1.Tell us your story …
I’ve been in media since I was 6. I ran a marathon and my mum didn’t know and she sent out the police and 8 hours later she turned on the TV, there I was crossing the line. The next day I was in the paper which said ‘Mum didn’t know I was out’ on the front page of the Western Mail and Echo. That’s where my journey started. At 14 years old, I had a night job after school that picked up the newspapers from the printing press and put them on the tables so the ladies could put the inserts by hand into them. Then I studied Marketing at Bournemouth University and went to London. Luckily enough to get a job at the Guardian on Special Projects and that’s where I fell in love with content marketing and have kind of been working on that craft for the last 12 years. I believed in it in 2005 and still do now as a great tool to build relationships between businesses and consumers.
Now I’m 18 months into running the Common Purpose Collective. We’re a purpose driven marketing agency that specialises in experiences that help businesses give back to the community that they serve. At the heart of what we do is the enduring power of stories to create positive transformation. My singular mission is to help more Australian businesses connect to, impact and deploy experiences that impact the sustainable development goals. Which is kind of like the World’s To-Do List.
2. The Interpreters spend a lot of time trying to understand our clients’ customers and segments within the market. How well do you know the your clients and their customers?
The important thing on everything is empathy and trust, which if you have both of those in place, it allows you to have a deeper relationship with people. I really try to understand what the problems are that they are trying to solve for their own customers and then try to think about how I can. There’s three levels:
- How I can help the person in front of me
- How I can help the person solve a problem that they have in their business and
- How that project relates to the growth of their business
Unless I have a good enough relationship where they feel open enough to talk about the challenges that they have, then nothing really moves forward.
3. We do a lot of problem solving at The Interpreters so we’re interested in how other people solve problems. How do you approach problem solving?
The key to problem solving is openness and the ability to create an environment where you can bring lots of different stakeholders in around the same problem. It’s intentional that I called my business the Common Purpose Collective because I think a group has greater power to affect change than an individual. Collective thinking skills and abilities that all bring from the most diverse backgrounds gives a greater opportunity to create innovation and effectively a better way of solving the problem. So for me, the openness to bring in lots of different people, respect their opinion, understand that they bring different skills into the mix and then create quite an unstructured environment for them to share their perspectives. But you also do need to bring that all together with quite a process to draw out the key messages and present back to them.
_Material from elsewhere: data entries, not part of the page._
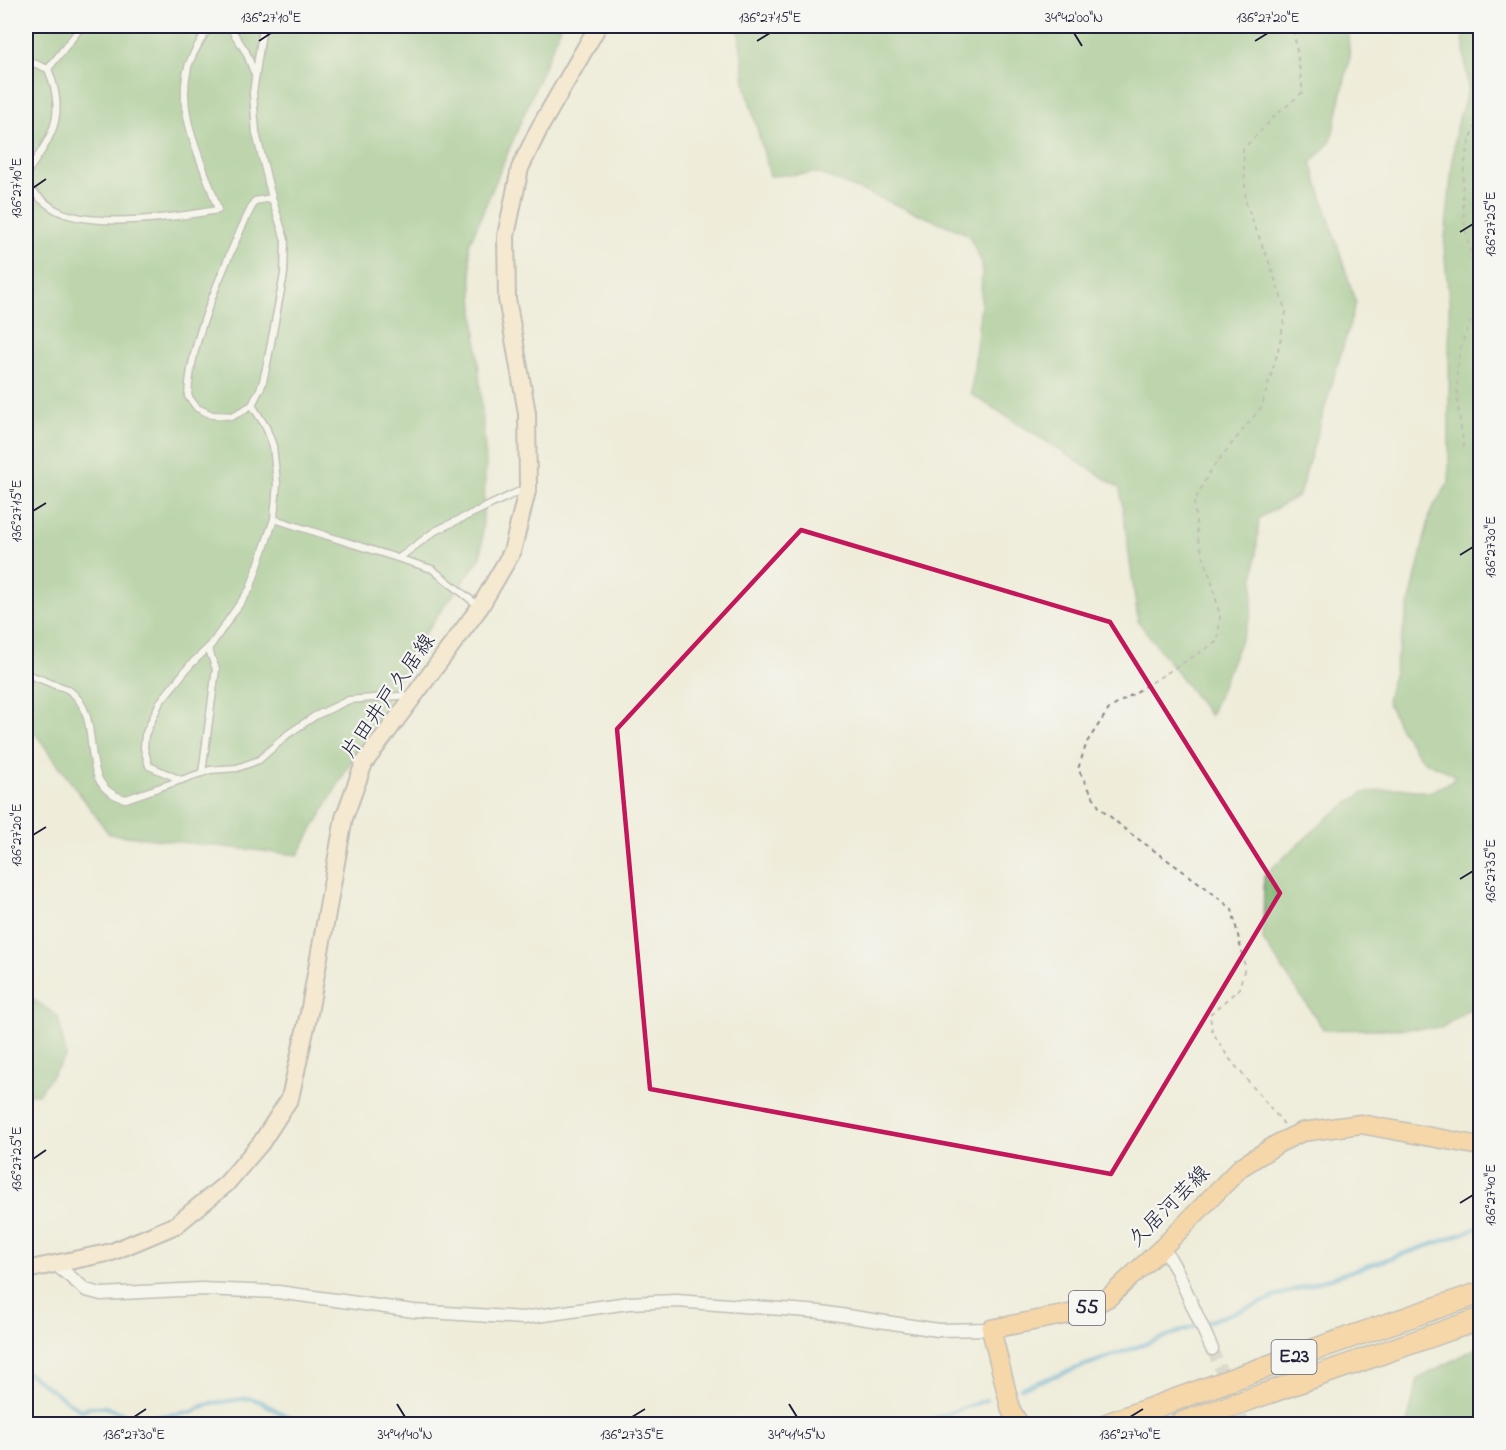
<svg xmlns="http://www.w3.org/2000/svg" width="1506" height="1450" viewBox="0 0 1506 1450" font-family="'Indie Flower','Klee One',sans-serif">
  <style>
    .forest { fill: #80b774; stroke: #516c58; stroke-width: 1.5 }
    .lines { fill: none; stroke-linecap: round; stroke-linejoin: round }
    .stream { stroke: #57a9d2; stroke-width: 4.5 }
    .street-tunnel { stroke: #c6c4ba; stroke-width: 12; stroke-dasharray: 12 6; stroke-linecap: butt }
    .lane-casing { stroke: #88878a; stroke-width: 9 }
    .street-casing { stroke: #88878a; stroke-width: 15 }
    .secondary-casing { stroke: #88878a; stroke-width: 20 }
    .primary-casing { stroke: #88878a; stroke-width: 21 }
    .highway-casing { stroke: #88878a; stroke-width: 24 }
    .path { stroke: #88878a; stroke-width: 2; stroke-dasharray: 4.5 4.5; stroke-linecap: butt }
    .lane { stroke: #fff; stroke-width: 6 }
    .street { stroke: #fff; stroke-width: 12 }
    .secondary { stroke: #ffe4c6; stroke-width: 16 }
    .primary { stroke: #febc70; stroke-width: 18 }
    .highway { stroke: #febc70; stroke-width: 21 }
    .marked { fill: none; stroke: #c2185b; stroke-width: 4.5; stroke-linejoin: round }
    .ticks { fill: none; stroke: #22223b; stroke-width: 2 }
    .labels { text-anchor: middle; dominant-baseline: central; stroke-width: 4.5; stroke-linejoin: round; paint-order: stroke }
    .shield { fill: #f6f6f2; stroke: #626272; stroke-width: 1.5 }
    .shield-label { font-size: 20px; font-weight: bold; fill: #22223b }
    .street-label { font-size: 21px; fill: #22223b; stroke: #f6f6f2 }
    .neatline { fill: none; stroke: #22223b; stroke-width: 2 }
    .ticks-label { font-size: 15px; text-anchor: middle; fill: #22223b }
  </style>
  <rect width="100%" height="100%" fill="#f6f6f2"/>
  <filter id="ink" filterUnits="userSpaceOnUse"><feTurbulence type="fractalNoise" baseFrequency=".0167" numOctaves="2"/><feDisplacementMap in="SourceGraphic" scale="12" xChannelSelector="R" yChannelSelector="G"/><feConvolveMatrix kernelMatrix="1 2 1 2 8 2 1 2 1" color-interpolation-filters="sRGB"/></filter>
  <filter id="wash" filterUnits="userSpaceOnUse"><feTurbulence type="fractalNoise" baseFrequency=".008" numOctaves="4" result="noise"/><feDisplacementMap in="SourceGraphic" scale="24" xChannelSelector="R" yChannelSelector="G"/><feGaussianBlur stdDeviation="1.35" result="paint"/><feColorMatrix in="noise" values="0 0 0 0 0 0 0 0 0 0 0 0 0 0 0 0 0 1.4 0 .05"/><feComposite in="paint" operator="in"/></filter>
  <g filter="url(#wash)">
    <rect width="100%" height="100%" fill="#efecda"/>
    <!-- forest -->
    <g class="forest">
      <polygon points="26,26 561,26 469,245 486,462 481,557 422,637 298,855 109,834 29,725 26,725"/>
      <polygon points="738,26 1347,26 1350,57 1331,141 1311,163 1356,303 1299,495 1259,518 1251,615 1210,716 1138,621 1120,488 971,394 981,303 982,263 968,234 818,173 770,176 746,88"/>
      <polygon points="1462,26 1480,26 1480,1002 1441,1028 1324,1030 1263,940 1264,875 1330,816 1363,793 1400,788 1429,792 1451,782 1457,776 1422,760 1400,729 1387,701 1431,510 1449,482 1449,302 1444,248 1456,128 1468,90"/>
      <polygon points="26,994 58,1017 66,1056 38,1094 26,1094"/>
      <polygon points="1480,1346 1480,1424 1407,1424 1418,1379"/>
    </g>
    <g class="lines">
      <!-- stream -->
      <g class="stream">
        <polyline points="26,1372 80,1410 92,1407 105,1407 137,1419 193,1412 201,1407 214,1403 250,1398 259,1401 301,1424"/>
        <polyline points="1021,1388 1269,1300 1276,1296 1439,1242 1480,1227"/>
        <polyline points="919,1424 986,1400"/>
      </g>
    </g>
  </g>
  <g filter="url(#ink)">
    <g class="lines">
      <!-- street-tunnel -->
      <polyline class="street-tunnel" points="1212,1349 1244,1424"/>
      <!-- lane casing -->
      <g class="lane-casing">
        <g id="lane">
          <polyline points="229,26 246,52 255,75"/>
          <path d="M263,26L253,93L256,133L272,198L285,240L284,274L267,364L262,385L252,405L233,416L212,415L197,408L188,396C190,356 203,321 217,285C229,256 240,228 255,201L272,198"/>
          <path d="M26,60L48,69C67,115 53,135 26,174"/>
          <polyline points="48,69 82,26"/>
          <path d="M26,186C36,194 47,206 58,211C96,229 177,217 218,210C205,165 175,117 188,67C192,53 202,39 209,26"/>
          <polyline points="274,519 432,569 480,607"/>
          <polyline points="399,558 435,531 524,489"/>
          <path d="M26,675C35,676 43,680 52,684C58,686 65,687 70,691C108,719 72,787 126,799L210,770L237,768L259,760L288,734L315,716L349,700L411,695"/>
          <polyline points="202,773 216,669 208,648"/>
          <polyline points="181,780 149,766 144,748 145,735 160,702 190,665 211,645 250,589 274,519 277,483 273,446 266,427 252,405"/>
        </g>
      </g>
      <!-- street casing -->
      <g class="street-casing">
        <g id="street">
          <polyline points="1163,1247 1177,1271 1212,1349"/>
          <polyline points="55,1264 86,1290 101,1294 201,1289 278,1292 414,1311 523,1318 628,1303 677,1301 821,1312 938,1330 991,1329"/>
        </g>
      </g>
      <!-- secondary casing -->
      <g class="secondary-casing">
        <polyline id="secondary" points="26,1270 112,1252 176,1225 226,1184 261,1143 290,1098 309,1013 344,818 364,763 480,607 512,552 528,487 527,413 507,299 506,236 520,168 540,127 598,26"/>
      </g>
      <!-- primary casing -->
      <g class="primary-casing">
        <polyline id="primary" points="1019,1424 1011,1410 991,1329 1079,1312 1109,1297 1163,1247 1241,1167 1279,1143 1302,1132 1361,1124 1480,1146"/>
      </g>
      <!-- highway casing -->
      <g class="highway-casing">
        <g id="highway">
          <polyline points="1108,1424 1330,1344 1480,1293"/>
          <polyline points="1179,1424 1480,1319"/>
        </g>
      </g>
      <!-- path -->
      <g class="path">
        <polyline points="1471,26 1480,60"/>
        <path d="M1480,116C1453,171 1461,229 1480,285"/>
        <path d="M1464,448C1459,416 1453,383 1460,351C1464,333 1474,315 1480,299"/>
        <polyline points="1284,1124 1228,1057 1212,1031 1210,1014 1239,989 1245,967 1232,909 1205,887 1127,831 1099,807 1078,769 1087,742 1109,709 1218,641 1220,616 1211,579 1198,539 1194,502 1210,471 1262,406 1278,351 1286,312 1270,265 1246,204 1243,149 1276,115 1303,92 1293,26"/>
      </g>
      <!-- lane -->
      <use href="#lane" class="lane"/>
      <!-- street -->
      <use href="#street" class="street"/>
      <!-- secondary -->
      <use href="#secondary" class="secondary"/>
      <!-- primary -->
      <use href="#primary" class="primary"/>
      <!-- highway -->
      <use href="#highway" class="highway"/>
    </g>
  </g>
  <!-- marked area -->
  <path d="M0 0H1506V1450H0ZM801,530L1110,622L1280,893L1111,1174L650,1089L617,729Z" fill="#efecda" fill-opacity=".55" fill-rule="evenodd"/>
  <path class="marked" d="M801,530L1110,622L1280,893L1111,1174L650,1089L617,729Z"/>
  <!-- ticks -->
  <path class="ticks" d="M1074,33L1082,46M259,41L271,33M757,41L770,33M1255,41L1268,33M33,188L46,179M1460,232L1473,224M33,511L46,503M1460,555L1473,547M33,835L46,827M1460,879L1473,871M33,1159L46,1150M1460,1203L1473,1195M397,1404L405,1417M789,1404L797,1417M134,1417L146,1409M632,1417L645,1409M1130,1417L1143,1409"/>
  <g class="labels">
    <!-- shield labels -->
    <g class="shield">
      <rect x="1069" y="1291" width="36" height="34" rx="4.5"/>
      <rect x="1271.5" y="1340" width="45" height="34" rx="4.5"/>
    </g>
    <g class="shield-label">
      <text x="1087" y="1308">55</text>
      <text x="1294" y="1357">E23</text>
    </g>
    <!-- street labels -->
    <g class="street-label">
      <text transform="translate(389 697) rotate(-55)">片田井戸久居線</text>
      <text transform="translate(1170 1207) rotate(-45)">久居河芸線</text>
    </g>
  </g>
  <!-- margin -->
  <rect width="1506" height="1450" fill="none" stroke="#f6f6f2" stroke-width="66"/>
  <rect x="33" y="33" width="1440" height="1384" class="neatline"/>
  <g class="ticks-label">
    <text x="271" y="22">136°27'10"E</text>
    <text x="770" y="22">136°27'15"E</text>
    <text x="1074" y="22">34°42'00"N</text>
    <text x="1268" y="22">136°27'20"E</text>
    <text transform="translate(16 188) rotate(-90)" y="5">136°27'10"E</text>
    <text transform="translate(1490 224) rotate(-90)" y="5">136°27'25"E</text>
    <text transform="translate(16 511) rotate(-90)" y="5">136°27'15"E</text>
    <text transform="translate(1490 547) rotate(-90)" y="5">136°27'30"E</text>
    <text transform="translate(16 835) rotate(-90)" y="5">136°27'20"E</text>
    <text transform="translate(1490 871) rotate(-90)" y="5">136°27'35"E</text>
    <text transform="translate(16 1159) rotate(-90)" y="5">136°27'25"E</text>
    <text transform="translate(1490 1195) rotate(-90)" y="5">136°27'40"E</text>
    <text x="134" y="1439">136°27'30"E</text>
    <text x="405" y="1439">34°41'40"N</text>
    <text x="632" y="1439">136°27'35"E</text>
    <text x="797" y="1439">34°41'45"N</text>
    <text x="1130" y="1439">136°27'40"E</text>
  </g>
</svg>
I think half the time we all know what the problem is, the challenge is that we all have ideas on how to solve that problem but actually creating meaningful action at that point is the bit where we can add value into a client’s business.
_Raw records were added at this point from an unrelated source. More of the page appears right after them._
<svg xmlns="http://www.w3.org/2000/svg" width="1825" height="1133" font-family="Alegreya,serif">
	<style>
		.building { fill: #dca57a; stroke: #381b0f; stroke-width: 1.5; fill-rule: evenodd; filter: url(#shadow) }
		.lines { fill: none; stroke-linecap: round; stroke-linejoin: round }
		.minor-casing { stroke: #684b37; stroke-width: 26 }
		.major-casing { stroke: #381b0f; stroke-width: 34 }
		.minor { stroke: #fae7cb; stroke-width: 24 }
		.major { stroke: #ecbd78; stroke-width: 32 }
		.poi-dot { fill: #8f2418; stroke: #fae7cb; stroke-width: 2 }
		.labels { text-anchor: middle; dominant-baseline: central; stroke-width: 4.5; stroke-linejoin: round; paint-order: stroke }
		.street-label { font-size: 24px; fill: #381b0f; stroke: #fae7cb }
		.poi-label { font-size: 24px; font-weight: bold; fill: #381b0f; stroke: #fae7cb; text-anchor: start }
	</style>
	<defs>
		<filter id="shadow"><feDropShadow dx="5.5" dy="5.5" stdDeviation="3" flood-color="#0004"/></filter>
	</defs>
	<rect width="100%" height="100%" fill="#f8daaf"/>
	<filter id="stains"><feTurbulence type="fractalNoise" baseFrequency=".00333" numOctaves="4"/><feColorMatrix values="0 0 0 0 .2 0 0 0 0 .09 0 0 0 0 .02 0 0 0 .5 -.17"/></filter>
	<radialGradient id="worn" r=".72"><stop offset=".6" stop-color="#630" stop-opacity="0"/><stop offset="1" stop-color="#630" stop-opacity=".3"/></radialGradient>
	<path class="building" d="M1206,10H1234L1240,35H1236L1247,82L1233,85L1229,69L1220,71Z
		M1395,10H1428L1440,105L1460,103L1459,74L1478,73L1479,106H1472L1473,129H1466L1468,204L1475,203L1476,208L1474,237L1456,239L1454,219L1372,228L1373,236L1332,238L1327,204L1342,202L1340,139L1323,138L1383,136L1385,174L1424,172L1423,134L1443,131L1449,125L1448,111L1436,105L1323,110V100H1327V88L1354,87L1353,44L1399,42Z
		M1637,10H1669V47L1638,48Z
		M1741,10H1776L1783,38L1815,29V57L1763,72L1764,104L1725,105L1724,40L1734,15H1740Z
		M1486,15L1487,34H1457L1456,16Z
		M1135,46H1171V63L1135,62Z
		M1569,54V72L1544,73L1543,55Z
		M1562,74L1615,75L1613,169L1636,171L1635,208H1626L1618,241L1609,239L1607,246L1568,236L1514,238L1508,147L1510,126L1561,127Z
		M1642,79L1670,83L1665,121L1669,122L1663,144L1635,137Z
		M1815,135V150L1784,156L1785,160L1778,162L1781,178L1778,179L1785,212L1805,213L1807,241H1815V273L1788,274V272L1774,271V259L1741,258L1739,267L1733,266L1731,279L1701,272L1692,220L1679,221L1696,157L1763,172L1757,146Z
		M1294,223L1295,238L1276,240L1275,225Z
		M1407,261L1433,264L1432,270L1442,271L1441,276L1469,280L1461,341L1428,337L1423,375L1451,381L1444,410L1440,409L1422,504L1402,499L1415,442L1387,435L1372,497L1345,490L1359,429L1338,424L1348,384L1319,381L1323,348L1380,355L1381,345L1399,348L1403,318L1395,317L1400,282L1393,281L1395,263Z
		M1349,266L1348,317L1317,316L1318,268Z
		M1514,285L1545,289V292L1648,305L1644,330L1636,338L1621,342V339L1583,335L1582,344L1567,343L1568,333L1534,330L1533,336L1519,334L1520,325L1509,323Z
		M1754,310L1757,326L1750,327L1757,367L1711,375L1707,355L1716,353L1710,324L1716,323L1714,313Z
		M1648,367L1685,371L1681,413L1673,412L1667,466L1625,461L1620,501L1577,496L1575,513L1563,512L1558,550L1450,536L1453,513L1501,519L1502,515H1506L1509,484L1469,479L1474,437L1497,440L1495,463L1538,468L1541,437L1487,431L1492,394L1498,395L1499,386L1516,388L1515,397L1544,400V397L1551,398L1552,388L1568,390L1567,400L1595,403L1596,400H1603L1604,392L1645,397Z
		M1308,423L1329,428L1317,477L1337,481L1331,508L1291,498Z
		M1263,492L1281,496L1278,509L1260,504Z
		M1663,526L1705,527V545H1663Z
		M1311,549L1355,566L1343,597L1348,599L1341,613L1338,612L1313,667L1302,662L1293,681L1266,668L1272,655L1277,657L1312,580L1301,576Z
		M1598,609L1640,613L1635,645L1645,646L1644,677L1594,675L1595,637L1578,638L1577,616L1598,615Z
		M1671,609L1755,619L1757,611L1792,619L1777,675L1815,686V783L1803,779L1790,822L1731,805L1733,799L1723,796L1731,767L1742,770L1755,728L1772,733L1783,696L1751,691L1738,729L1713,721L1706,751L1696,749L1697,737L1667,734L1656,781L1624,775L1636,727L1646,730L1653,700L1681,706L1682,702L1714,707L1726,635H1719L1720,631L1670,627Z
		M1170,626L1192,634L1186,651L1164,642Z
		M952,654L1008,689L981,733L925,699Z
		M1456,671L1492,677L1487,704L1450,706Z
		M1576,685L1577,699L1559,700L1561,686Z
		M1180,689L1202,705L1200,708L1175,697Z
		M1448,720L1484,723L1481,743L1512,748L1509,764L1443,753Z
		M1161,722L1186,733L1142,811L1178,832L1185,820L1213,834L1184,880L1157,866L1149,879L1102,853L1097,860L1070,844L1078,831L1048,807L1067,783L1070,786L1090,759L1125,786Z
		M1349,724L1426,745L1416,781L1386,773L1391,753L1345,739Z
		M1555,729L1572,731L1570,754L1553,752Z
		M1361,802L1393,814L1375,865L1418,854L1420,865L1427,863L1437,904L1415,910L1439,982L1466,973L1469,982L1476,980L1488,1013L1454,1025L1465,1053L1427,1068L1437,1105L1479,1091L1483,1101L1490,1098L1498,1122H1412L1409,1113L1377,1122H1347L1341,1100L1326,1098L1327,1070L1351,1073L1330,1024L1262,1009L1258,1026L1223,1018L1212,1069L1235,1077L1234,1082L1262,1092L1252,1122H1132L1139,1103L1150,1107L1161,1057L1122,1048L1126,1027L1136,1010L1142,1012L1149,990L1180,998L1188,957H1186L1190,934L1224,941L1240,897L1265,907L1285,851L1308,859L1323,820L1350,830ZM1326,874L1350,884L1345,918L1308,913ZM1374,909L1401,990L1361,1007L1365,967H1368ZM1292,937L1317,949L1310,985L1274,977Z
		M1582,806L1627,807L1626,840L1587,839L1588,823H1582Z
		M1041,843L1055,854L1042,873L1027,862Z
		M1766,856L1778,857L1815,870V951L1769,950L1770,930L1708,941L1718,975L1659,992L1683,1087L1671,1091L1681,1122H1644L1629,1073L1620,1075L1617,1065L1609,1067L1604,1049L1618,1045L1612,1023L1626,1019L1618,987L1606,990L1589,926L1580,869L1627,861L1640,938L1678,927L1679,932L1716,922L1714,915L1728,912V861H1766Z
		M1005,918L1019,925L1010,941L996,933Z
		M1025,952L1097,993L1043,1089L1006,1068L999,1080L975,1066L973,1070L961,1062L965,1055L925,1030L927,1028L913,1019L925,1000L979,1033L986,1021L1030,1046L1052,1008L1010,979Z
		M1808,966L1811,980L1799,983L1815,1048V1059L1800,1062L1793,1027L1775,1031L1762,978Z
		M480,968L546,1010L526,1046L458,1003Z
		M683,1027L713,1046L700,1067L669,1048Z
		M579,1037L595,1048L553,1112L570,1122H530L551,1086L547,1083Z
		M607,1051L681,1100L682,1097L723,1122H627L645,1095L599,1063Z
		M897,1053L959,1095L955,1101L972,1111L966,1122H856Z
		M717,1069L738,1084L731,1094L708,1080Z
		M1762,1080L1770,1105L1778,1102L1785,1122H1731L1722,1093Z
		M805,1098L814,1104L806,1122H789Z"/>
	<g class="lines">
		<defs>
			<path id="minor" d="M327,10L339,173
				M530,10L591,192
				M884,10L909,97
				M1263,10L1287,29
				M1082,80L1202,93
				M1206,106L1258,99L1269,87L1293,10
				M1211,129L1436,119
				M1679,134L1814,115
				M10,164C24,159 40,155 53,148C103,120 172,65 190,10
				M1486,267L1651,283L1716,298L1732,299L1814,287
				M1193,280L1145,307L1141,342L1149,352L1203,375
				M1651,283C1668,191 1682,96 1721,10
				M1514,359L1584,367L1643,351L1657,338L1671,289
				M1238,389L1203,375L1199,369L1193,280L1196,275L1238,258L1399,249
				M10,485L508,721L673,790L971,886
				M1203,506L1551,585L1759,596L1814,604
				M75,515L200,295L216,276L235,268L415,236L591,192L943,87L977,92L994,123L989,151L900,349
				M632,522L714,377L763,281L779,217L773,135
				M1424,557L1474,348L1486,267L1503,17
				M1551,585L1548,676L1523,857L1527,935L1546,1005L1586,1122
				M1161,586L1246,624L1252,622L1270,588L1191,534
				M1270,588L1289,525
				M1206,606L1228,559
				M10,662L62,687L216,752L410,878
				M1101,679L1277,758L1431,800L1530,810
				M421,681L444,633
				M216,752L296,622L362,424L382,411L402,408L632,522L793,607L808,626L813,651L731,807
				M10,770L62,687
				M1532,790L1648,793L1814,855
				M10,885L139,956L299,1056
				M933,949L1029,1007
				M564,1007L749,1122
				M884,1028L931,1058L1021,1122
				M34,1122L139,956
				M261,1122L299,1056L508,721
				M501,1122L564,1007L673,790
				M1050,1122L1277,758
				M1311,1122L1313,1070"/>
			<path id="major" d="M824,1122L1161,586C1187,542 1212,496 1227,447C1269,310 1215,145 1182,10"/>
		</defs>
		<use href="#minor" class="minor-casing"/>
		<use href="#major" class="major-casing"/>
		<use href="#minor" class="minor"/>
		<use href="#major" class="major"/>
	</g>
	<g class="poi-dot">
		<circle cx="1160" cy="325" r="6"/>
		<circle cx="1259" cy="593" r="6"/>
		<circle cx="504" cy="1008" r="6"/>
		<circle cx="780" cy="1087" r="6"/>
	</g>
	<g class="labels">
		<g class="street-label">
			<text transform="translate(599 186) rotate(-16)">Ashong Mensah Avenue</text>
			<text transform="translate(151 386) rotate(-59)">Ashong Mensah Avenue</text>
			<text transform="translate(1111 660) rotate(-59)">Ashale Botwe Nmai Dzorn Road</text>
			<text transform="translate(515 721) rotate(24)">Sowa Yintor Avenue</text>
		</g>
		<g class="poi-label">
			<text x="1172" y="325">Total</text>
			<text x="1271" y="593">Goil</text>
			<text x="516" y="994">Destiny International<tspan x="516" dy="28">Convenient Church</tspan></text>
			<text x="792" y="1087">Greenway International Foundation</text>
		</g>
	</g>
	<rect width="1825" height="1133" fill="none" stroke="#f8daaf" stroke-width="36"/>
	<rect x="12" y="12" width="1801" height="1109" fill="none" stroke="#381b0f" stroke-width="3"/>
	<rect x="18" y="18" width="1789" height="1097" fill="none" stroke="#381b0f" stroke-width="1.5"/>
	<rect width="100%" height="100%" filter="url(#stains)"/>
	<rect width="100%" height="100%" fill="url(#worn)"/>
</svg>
4. Interpretation is subjective but a key part of our analysis. We’re always interested in the ways other people might interpret key trends or things of interest from their specialism. How do you interpret Brexit in the UK and how that eventuated?
I watched it from afar. For me it’s an indication of the breakdown of the influence of the British government. It’s a sign that we’re not really listening to everybody in the UK population. You can split the UK into two parts; London and the rest and I think the decentralisation of influence away from London and the rise of social media gives people who were previously alienated from decision making an opportunity to express their thoughts and that’s created this polarised view of what’s right and wrong. For me I think it was important to stay in Brexit as it provided opportunities to grow and that openness to other cultures from a financial, economic and social perspective is really important.
5. Because we firmly believe that Information is Beautiful, we would like to give you a copy of Information is Beautiful, ‘a stunning visual journey through the most revealing trends, fascinating facts and vital statistics of the modern world’. Because first impressions matter, have a scan through and tell us which visualisation caught your attention and why?
This reminds me of a flock of starlings and reminds me of a project from NASA called Project Starflag which focuses on animal behaviour and how a network of seven influences the whole group for survival. If we think about life, we try to influence everything, but you’ve got to strengthen the relationships between 7 because that optimises and maximises the overall way in which you can influence things.
What it is, is ‘One Machine’ a map of the Internet and what it shows connects and connectivity and network behaviours theory. It shows all the nodes – I’m interested in nodes because the systems that work in the future are the ones that the most networked. If you think about warfare and armies, they had to completely adapt to the decentralisation of power because people are their own little centres of influence. How you connect these and leverage them, you can’t do mass control anymore, it’s got to be one-to-one and it’s not control, it’s almost an openness with people to influence them.